§ Exercise text:
□ □ □ □ □
Mamdani proves his power with New York endorsements, plus more takeaways from Tuesday’s primaries

by | Jul 17, 2026 | Politics, Technology

News summary produced by Claude AI

New York City Mayor Zohran Mamdani endorsed three progressive candidates in Democratic U.S. House primaries held Tuesday, and all three won their races. Two of the victors are self-described democratic socialists who are expected to win their general election contests in heavily Democratic districts. Mamdani characterized his approach as supporting “better Democrats” who would “put working people back at the heart of politics.” The results included state Assembly Member Claire Valdez defeating Brooklyn Borough President Antonio Reynoso for retiring U.S. Rep. Nydia Velázquez’s seat, and Democratic U.S. Rep. Adriano Espaillat losing his reelection bid to Darializa Avila Chevalier, a Mamdani-backed candidate without prior public office experience. Former city comptroller Brad Lander also won with Mamdani’s support, defeating U.S. Rep. Dan Goldman.
□ □ □ □ □
§ Dataset:
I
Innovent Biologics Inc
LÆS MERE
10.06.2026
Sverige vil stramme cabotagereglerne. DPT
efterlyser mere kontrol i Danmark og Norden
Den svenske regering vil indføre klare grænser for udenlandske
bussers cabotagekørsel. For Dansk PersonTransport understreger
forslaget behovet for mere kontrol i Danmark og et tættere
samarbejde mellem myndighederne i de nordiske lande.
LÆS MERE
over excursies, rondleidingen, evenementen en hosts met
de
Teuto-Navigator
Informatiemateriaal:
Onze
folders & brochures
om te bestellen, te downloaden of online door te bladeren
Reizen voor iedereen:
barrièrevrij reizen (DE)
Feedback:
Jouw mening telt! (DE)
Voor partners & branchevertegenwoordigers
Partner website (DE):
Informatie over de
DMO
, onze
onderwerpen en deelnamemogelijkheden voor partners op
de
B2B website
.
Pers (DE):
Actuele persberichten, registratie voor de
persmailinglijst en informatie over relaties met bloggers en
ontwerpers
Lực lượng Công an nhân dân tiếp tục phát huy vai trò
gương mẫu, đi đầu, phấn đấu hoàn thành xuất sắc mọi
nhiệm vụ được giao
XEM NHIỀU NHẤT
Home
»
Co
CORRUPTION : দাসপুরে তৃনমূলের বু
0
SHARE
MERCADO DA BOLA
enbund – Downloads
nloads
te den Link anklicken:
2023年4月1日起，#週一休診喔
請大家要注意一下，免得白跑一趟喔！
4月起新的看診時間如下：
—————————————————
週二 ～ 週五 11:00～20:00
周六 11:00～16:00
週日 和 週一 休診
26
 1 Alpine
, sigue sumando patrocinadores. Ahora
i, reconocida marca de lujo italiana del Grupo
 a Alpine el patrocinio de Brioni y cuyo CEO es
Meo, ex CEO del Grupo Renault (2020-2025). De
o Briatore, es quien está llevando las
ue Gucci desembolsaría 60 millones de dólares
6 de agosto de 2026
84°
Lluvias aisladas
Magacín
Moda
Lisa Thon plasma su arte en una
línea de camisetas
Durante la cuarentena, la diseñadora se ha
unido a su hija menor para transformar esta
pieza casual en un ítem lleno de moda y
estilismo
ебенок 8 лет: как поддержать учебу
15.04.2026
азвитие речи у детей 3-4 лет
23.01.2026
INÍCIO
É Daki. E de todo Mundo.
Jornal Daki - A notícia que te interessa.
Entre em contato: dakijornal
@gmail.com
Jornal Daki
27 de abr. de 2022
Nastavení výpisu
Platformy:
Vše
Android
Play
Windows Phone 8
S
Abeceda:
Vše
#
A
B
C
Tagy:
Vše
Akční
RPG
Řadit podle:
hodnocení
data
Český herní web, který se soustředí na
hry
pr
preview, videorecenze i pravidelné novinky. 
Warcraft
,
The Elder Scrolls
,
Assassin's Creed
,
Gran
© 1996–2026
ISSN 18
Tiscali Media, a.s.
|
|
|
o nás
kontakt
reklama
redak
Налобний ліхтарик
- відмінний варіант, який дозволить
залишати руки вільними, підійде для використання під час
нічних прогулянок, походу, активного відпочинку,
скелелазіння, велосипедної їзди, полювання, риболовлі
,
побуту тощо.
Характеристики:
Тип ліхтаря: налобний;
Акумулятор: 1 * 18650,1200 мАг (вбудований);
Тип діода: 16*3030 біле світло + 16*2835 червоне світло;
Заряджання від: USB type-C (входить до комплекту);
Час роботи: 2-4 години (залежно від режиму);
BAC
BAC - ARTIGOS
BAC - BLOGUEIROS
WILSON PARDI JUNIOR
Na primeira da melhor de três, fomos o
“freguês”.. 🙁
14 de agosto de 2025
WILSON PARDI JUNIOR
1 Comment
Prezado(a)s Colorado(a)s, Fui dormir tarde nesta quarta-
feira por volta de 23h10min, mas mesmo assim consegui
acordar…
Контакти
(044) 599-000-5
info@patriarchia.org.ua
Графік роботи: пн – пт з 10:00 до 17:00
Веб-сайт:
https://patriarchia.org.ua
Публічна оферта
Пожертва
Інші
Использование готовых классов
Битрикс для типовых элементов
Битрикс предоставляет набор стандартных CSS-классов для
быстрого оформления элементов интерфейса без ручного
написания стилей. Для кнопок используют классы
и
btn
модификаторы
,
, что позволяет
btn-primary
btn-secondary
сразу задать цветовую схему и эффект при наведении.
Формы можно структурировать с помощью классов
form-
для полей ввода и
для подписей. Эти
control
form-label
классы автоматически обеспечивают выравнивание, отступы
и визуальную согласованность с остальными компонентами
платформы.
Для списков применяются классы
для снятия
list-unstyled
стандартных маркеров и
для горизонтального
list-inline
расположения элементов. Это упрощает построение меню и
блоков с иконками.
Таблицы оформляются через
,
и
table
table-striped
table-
□ □ □ □ □
§ Exercises:
#1 Answer these questions from the news summary about Tuesday's primaries.
(a) How many candidates did Mamdani endorse in the House primaries, and how many of them won?
(b) Whom did Claire Valdez defeat?
(c) Which U.S. representative did Brad Lander defeat?
#2 Reproduce the part of the news summary starting with "News summary produced" and going on through "Rep. Dan Goldman.".

§ Task-by-task outputs:
#1
(a) He endorsed three, and all three won.
(b) Brooklyn Borough President Antonio Reynoso.
(c) U.S. Rep. Dan Goldman.

#2
News summary produced by Claude AI

New York City Mayor Zohran Mamdani endorsed three progressive candidates in Democratic U.S. House primaries held Tuesday, and all three won their races. Two of the victors are self-described democratic socialists who are expected to win their general election contests in heavily Democratic districts. Mamdani characterized his approach as supporting “better Democrats” who would “put working people back at the heart of politics.” The results included state Assembly Member Claire Valdez defeating Brooklyn Borough President Antonio Reynoso for retiring U.S. Rep. Nydia Velázquez’s seat, and Democratic U.S. Rep. Adriano Espaillat losing his reelection bid to Darializa Avila Chevalier, a Mamdani-backed candidate without prior public office experience. Former city comptroller Brad Lander also won with Mamdani’s support, defeating U.S. Rep. Dan Goldman.